Many breweries find themselves making decisions on the fly and only reacting to what is in front of them. It can be difficult to balance all of your wants, needs, and desires with your budget and within the necessary timeframe. Designing an expansion for your brewery is an intricate recipe that requires a balance between big dreams, function, time, and money. Poorly executed planning makes great business plans and good breweries fail.

So what can you do?

Know Before You Grow

A major milestone you will need to establish is to develop your list of wants and needs. A critical component to keep in mind is that you are going to continue to grow, and you don’t want to paint yourself into a corner and prevent on-site growth. As part of your planning, develop a master plan that aligns with your business plan for the next 5-10 years. Are you going to add additional cellar space? Think you’ll update your brewhouse and reduce brew days? By developing a master plan, you create a tangible vision and road map you can use to monitor and tackle achievable benchmarks.

Determine Budget and Timeline

After you develop your master plan, it’s time to evaluate your budget and timeline. If you aren’t in the position to knock out the entire expansion in one construction phase, consider breaking it down into manageable phases. People are excited about growth. Every introduction of something new is another opportunity to reignite your current crowd and attract new customers. Focus on the main revenue-generating areas of the business first, then add on from there. This approach helps to reduce the amount of financing you may need by allowing your business to cash fund itself.

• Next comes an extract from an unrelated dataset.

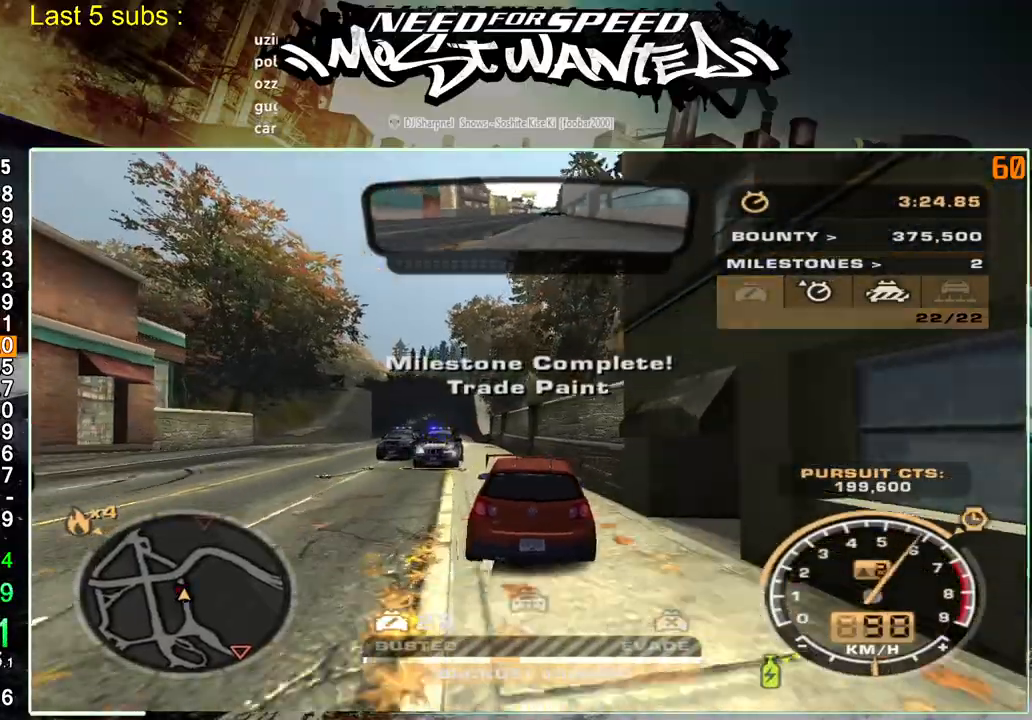
{"buttons": ["R2"], "left_stick": "center", "right_stick": "center", "events": [[267, "R1", "down"], [383, "R1", "up"]]}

Surround Yourself with an Experienced Team

Owners and brewers that accomplish the above points successfully surround themselves with an experienced team that understands your business and industry. It can seem obvious in hindsight for those that have already gone through the process of expansion, but for those that haven’t, equate it to making the decision to hire a team member with experience brewing beer vs. someone who just enjoys drinking beer—it isn’t exactly an equal prospect. The same principle applies to selecting team members like your architect, contractor, financial lender, and even equipment vendors. By building up a team of specialists, you bypass the frustrations of having to educate them on your craft and instead create a network of consultants that bring their experience and knowledge to the table and combine it with yours. Lining up these team members early is one of the best ways to begin an expansion project on the right track.

By taking the time upfront to plan your next steps, you empower yourself and your team to aggressively overcome each challenge with confidence.